I do think the article has a brilliant point about the condescending tone all of these arguments have in common, and that it is probably correct about a lot of situations (such as the fact vigilantism isn't a common thing despite being idolized in media) but at the same time I'm not sure that it's free of exceptions either. As an example, think of how many people believe Romeo and Juliet is an actual story about devoted love, as opposed to its true nature of 'here are some stupid teenagers doing stupid and tragic teenager things'. I hate to pick a target that paints me in a light open to accusations of confirmation bias, but Twilight I'd say is another exception in my opinion, as the number of times I've seen the relationships in that book legitimately called romantic by people lacking life experience disturbs me deeply.

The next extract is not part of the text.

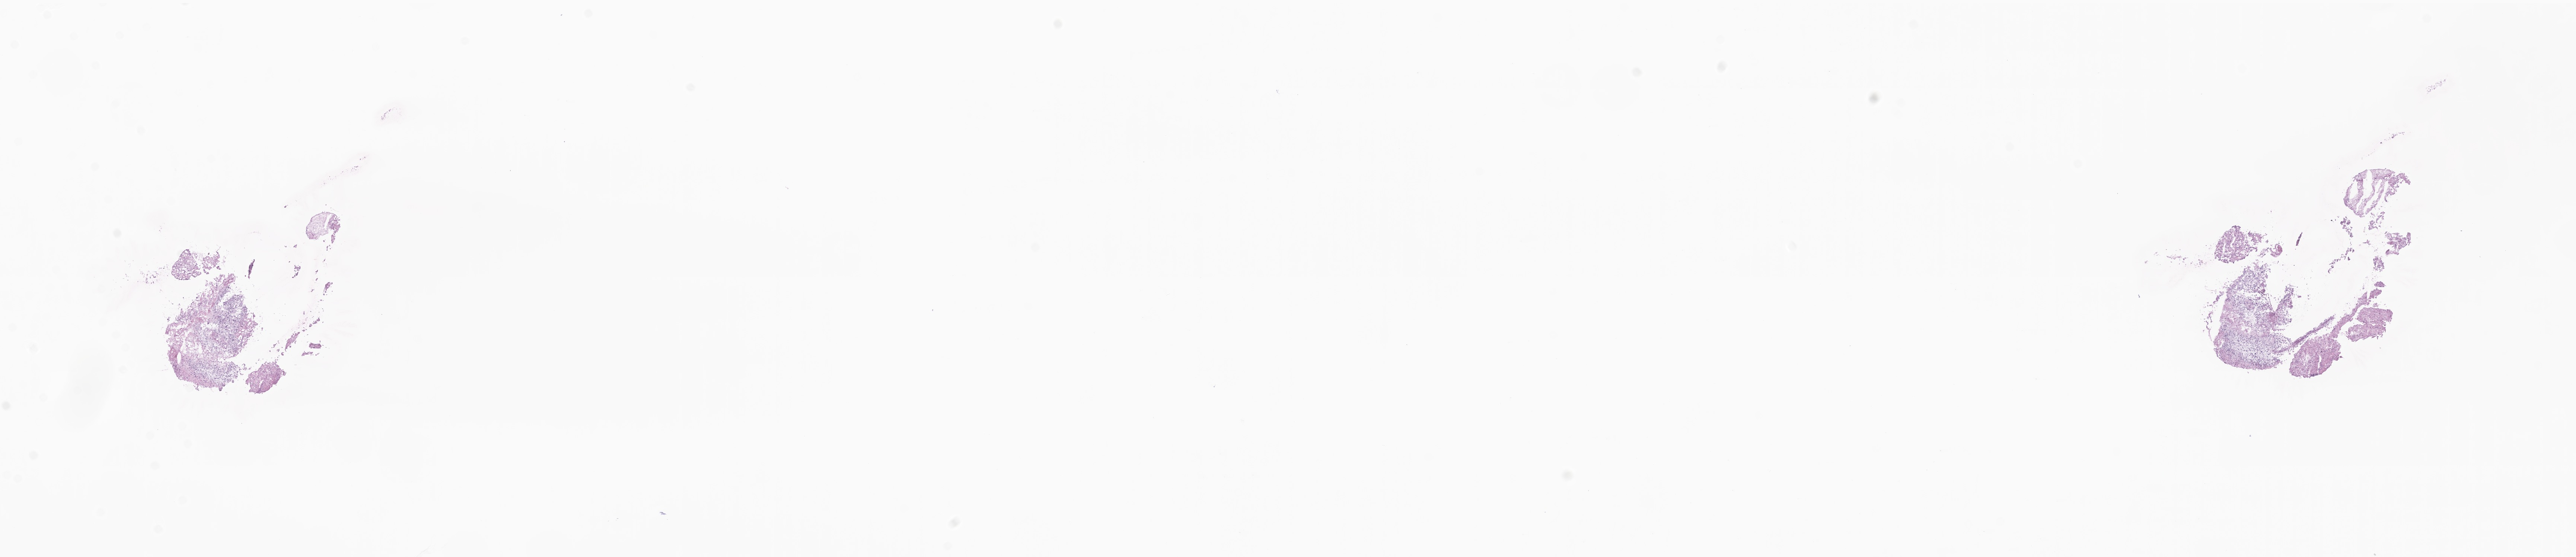
Digitized haematoxylin and eosin-stained section of tumor tissue from the brain, a low-resolution overview of the entire scanned area, about 29.2 x 6.3 mm; frozen section. Male patient, age 90 months.
Diagnosis (ICD-O-3 morphology term): Glioma, malignant.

To re-frame the conversation, I'd state it as media can't change beliefs, but it can reinforce them. I firmly believe no amount of violence in media can turn someone who has accepted that violence isn't a solution in real life into a killer. On the other hand, I'd say if a person already believes something, then seeing it in media (especially when its repeated countless times across different productions) can reinforce that belief. To pick a slightly less charged example, think about how first aid is presented in media: I'm willing to bet there are a lot of people out there who, because they've never been taught otherwise and don't have a reason to question what they see repeated in media, would do catastrophically horrible things unknowingly in such a situation. I'm willing to bet for nearly every example you could find on TVTropes' page "Worst Aid" there is a dishearteningly large percentage of people who believe it.
Edit: to clarify on my post, I'm not suggesting things like 50 Shades should be banned, since I acknowledge that there is probably an audience that can enjoy it responsibly. If someone finds it entertaining while understanding its purely fiction and portrays an abusive relationship, I'm not going to look down on that person just for liking it. My problem lies in the fact that while most people know 'vigilantism is bad', far less people know things like '50 Shades is abuse, not bdsm' and 'An epilepsy victim won't choke on their own tongue'. Even atop the obvious arguments against censorship, banning just sort of 'enshrines' something, in addition to making the people who enjoy it defensive rather than receptive. As for a solution, I guess the only one I can think of is to encourage more media with opposing portrayals.